OAK CREEK, Wisconsin (Reuters) - The Wisconsin Sikh temple where six worshippers were gunned down by a white supremacist reopened its doors on Thursday, as mourners from around the country converged on Oak Creek ahead of a public wake and private funerals.
Thousands are expected to attend Friday’s wake at Oak Creek High School, where the bodies of the six victims will lie in repose, according to local Sikh leaders. Among those expected to attend were Wisconsin Governor Scott Walker and Attorney General Eric Holder.

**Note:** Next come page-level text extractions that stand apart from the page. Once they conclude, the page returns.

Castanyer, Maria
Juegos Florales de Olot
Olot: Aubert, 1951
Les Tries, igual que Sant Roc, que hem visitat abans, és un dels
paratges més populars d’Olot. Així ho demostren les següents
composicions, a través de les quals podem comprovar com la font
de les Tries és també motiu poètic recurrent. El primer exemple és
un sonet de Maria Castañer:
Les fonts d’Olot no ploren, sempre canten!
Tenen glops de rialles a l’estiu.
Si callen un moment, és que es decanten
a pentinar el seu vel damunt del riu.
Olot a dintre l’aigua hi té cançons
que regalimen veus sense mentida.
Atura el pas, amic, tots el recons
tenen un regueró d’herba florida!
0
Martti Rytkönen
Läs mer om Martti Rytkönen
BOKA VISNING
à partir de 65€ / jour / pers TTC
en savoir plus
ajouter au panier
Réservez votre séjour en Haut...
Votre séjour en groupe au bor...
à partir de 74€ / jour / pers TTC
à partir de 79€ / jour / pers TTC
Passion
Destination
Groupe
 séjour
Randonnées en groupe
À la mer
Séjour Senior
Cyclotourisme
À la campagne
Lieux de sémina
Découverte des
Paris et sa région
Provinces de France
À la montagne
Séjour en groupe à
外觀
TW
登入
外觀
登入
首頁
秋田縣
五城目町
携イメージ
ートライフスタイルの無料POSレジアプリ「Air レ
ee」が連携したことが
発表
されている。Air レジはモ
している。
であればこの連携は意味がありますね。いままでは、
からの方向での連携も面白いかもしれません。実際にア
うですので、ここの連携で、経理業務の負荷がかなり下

“Grief shared is grief halved,” said Kulwant Singh Dhaliwal, a spokesperson for the Sikh community in Milwaukee, referring to the dozens of vigils for the victims held throughout the nation this week.
“It restores our faith in humanity. We are overwhelmed by the response,” he added.
Satwant Singh Kaleka, the 65-year-old president of the congregation, was among the victims. The others who died were Sita Singh, 41; Ranjit Singh, 49; Prakash Singh, 39; Paramjit Kaur, 41; and Suveg Singh, 84.
The gunman, Wade Michael Page, a 40-year-old U.S. Army veteran with links to racist groups, also wounded three others seriously when he opened fire on worshipers Sunday morning. Page was shot in the stomach by a responding officer before dying of a self-inflicted gunshot wound to the head.
The two-hour wake will be held in the high school’s gymnasium about two miles south of the Sikh Temple of Wisconsin where the shooting occurred. Sikh religious leaders will lead prayers and hymns during the ceremony as a procession of mourners pass the bodies.
The wake will be followed by private funeral ceremonies in the afternoon at a crematorium.
Investigators, who are still searching for a motive, released the temple back to the Sikh congregation on Thursday morning.